The New Testament reality of the nation of Israel, the real kingdom of God in the world, does not legislate and execute the civil laws of the Old Testament. It has no use for the civil laws of the shadow-nation. For the church is a spiritual realm. She does not, e. g., put adulterers and homosexuals to death. Where there is public, impenitent practice of these sins, the church exercises discipline, which is a spiritual key of the kingdom of heaven. Her purpose is the repentance of the sinner, so that she may again receive him into her fellowship.

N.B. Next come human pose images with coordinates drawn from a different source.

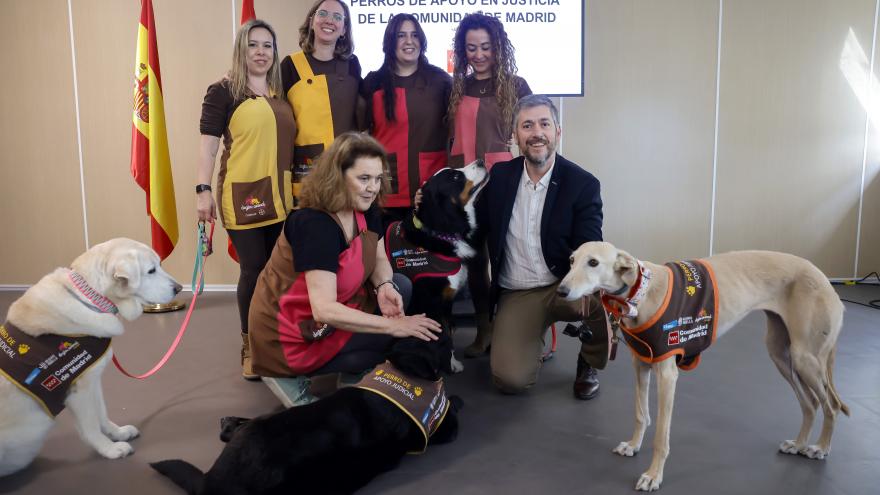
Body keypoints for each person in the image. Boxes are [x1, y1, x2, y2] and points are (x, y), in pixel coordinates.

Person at [247, 132, 442, 408]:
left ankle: (351, 374)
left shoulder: (367, 208)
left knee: (400, 285)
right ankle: (284, 376)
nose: (373, 188)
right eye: (364, 179)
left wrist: (384, 286)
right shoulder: (315, 224)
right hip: (288, 334)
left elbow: (379, 259)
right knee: (393, 331)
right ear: (337, 176)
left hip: (329, 316)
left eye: (377, 179)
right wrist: (395, 325)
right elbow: (323, 310)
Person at [474, 94, 611, 400]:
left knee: (609, 296)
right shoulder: (500, 178)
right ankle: (530, 337)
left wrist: (587, 284)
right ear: (515, 136)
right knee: (511, 380)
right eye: (527, 125)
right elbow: (474, 223)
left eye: (544, 124)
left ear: (557, 132)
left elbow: (589, 245)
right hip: (519, 291)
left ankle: (589, 360)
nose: (536, 132)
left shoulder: (582, 184)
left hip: (565, 285)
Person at [197, 19, 294, 381]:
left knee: (278, 270)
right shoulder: (223, 91)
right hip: (245, 195)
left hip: (282, 194)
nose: (260, 52)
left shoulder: (279, 91)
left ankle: (274, 340)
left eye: (267, 45)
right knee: (254, 270)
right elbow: (207, 149)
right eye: (253, 45)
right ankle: (250, 346)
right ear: (242, 49)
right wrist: (202, 191)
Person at [448, 12, 532, 357]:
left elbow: (530, 134)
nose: (479, 54)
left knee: (504, 258)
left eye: (485, 47)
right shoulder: (456, 87)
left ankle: (507, 329)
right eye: (471, 48)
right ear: (462, 50)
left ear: (497, 47)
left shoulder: (516, 86)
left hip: (501, 184)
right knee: (474, 260)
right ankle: (483, 330)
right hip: (465, 188)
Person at [361, 14, 452, 227]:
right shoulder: (373, 83)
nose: (409, 41)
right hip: (386, 192)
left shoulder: (440, 81)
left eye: (414, 35)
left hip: (431, 192)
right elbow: (361, 135)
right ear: (390, 42)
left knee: (430, 258)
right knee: (386, 257)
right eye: (401, 35)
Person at [281, 0, 363, 207]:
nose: (329, 21)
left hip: (347, 170)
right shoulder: (290, 65)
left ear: (344, 29)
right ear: (311, 21)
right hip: (307, 171)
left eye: (337, 17)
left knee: (346, 235)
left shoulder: (352, 64)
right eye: (323, 14)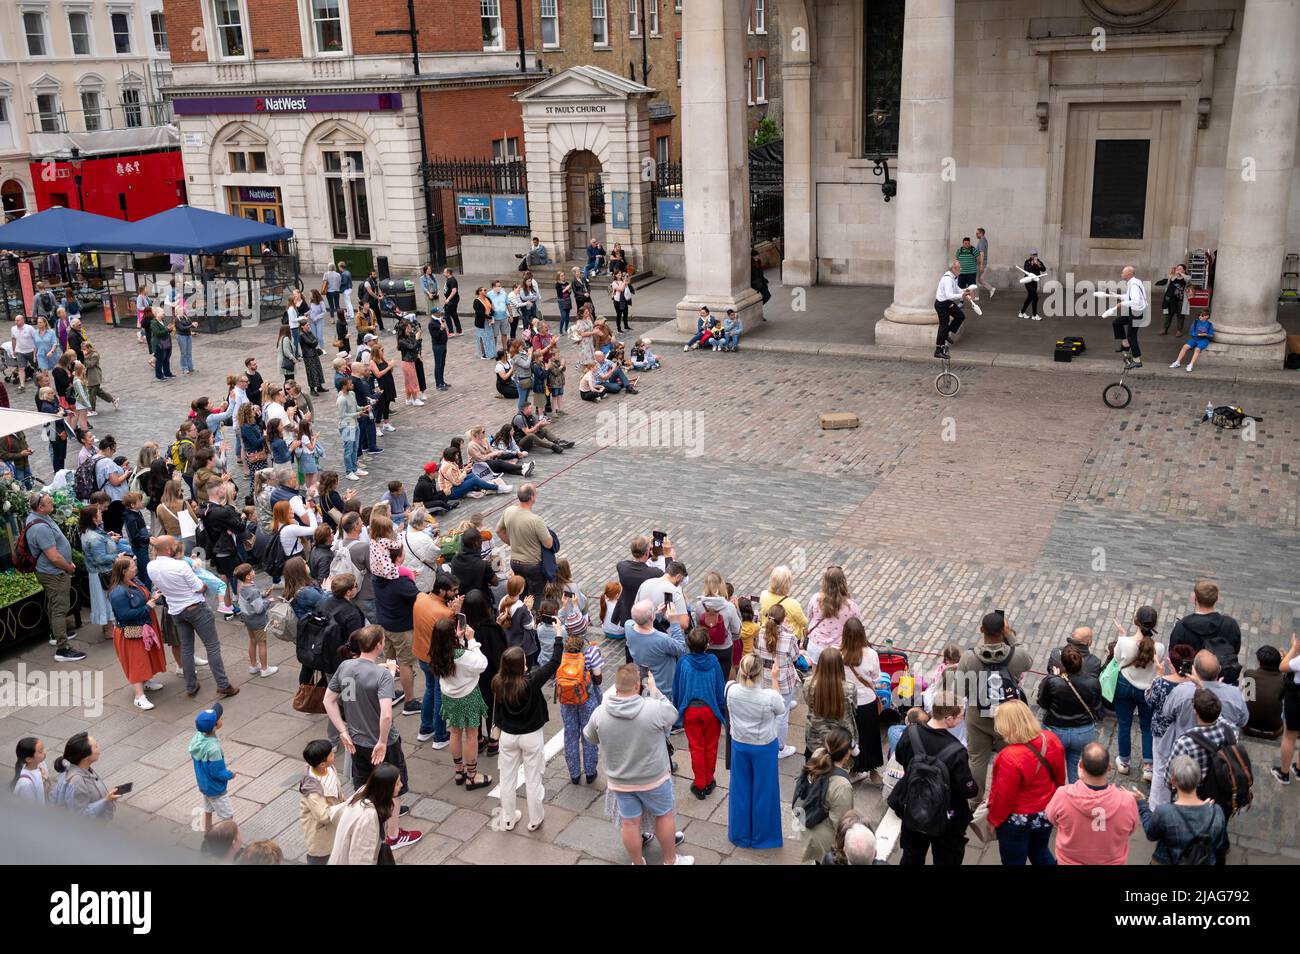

Not the least of the practical evils of postmillennialism is that it ill; prepares the people of God for the struggle that lies ahead, shortly before the return of the Lord. Postmillennialism denies a future Antichrist and a future great tribulation for the true church. All of this lies in the past. The future is rosy.
But, as the Second Helvetic Confession observed, “evangelical truth in Matt., chs. 24 and 25, and Luke, ch. 18, and apostolic teaching in II Thess., ch. 2, and II Tim., chs. 3 and 4, present something quite different.”
As a confessional, biblical Reformed denomination, the Protestant Reformed Churches are not open to post-millennialism. It is their solemn duty from the soon-coming Christ to expose the hopes of postmillennialism as “Jewish dreams.”
We do urgently warn our own people and all who will hear us that the kingdom of the beast will come. Indeed, it is coming now. Its features are distinct in a lawless society, an apostate church, and a uniting world of nations.
Rather than be deluded by “Jewish dreams” Reformed Christians and their children must heed sober Christian reality.
Be prepared for the Antichrist!
Hope for the second coming of Christ!
Hope only for the second coming of Christ!